The Division of Medical Assistance, which runs Medicaid, has had a sharp uptick in turnover this past year, with 81 vacancies out of a total of 413 positions.
“The changes in the skill set and competencies needed for our positions are due primarily to technology and program-added changes,” Gogal said. “The reality is that our internal employee salaries are losing ground to the applicable market rates, and that’s primarily because of a lack of consistent salary increase.”
He said financial and IT roles are particularly hard hit, with a 22.5 percent vacancy rate for IT. (see charts.) He also told lawmakers that health benefits lagged behind the private sector and that the long time required for state workers to vest in retirement plans made state employment less attractive.
That surprised some lawmakers.
“I know that benefits for state employees, at least where I came from was always looked at as being the top class of benefits. Sounds like that’s not the case anymore,” said Rep. Donny Lambeth (R-Winston-Salem). “It sounds like there’s not as much value in the benefits as maybe there used to be.”
“My own example, being new in state government, with regards to, for example, vesting for retirement, it’s now a 10-year vesting period,” responded Gogal. “In private industry, it’s usually a much shorter period of time; it could be within a year, five years or even immediate.”
“We’re not going to be able to keep up with what we’re losing,” he concluded.
In the wake of this exchange, Wos gave a spirited defense of state workers.
“What is the vision in the state for the state employee?” Wos asked. “At the end of the day, we want to achieve having world-class leaders inside of our departments and our agencies.”

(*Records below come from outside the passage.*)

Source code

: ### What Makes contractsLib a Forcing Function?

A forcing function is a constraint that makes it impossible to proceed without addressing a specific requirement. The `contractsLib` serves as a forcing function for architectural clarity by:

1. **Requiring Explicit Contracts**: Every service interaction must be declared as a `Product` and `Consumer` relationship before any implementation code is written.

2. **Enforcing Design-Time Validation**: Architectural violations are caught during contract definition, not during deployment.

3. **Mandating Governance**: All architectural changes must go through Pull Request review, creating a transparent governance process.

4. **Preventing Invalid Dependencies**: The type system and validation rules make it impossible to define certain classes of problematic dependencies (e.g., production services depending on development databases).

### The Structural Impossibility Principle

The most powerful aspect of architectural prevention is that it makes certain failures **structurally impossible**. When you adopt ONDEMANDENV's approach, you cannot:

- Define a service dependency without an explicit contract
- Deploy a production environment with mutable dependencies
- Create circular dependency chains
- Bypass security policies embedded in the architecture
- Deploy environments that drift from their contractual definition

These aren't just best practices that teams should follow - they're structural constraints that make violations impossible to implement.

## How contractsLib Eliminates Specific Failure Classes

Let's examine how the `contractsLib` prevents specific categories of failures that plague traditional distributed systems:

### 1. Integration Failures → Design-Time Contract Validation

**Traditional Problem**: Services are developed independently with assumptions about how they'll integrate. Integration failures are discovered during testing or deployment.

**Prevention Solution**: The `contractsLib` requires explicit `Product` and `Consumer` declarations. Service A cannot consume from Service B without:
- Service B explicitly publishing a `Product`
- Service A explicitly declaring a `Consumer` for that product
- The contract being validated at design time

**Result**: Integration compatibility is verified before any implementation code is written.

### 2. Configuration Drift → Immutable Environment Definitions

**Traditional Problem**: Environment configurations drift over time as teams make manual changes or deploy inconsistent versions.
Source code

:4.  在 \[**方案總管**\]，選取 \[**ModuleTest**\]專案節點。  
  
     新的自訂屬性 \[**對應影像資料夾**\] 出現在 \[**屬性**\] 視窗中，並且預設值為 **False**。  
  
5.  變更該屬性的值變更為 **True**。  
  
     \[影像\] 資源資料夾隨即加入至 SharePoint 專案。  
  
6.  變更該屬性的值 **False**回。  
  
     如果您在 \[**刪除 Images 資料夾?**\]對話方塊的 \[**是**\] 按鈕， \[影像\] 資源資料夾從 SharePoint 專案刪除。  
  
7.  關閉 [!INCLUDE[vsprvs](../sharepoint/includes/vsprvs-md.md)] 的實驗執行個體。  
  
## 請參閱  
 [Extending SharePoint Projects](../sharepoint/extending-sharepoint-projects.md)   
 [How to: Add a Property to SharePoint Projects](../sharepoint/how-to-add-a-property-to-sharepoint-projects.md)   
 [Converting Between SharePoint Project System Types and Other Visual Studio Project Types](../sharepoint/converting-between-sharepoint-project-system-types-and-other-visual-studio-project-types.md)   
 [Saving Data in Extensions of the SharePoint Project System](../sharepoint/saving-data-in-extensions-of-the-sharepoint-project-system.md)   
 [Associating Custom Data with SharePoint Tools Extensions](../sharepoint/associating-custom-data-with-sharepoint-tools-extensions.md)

“With what we are expected to do to lead our state and to be responsible to the taxpayers and the citizens, how can you possibly expect that to happen unless you have a vision facing forward that we expect to have world-class talent inside of state government,” Wos said.
Committee Co-chair Justin Burr (R-Albemarle) told Wos that he and others were looking to draft legislation that would give DHHS the ability to “hire those quality employees who will be there for the long haul.”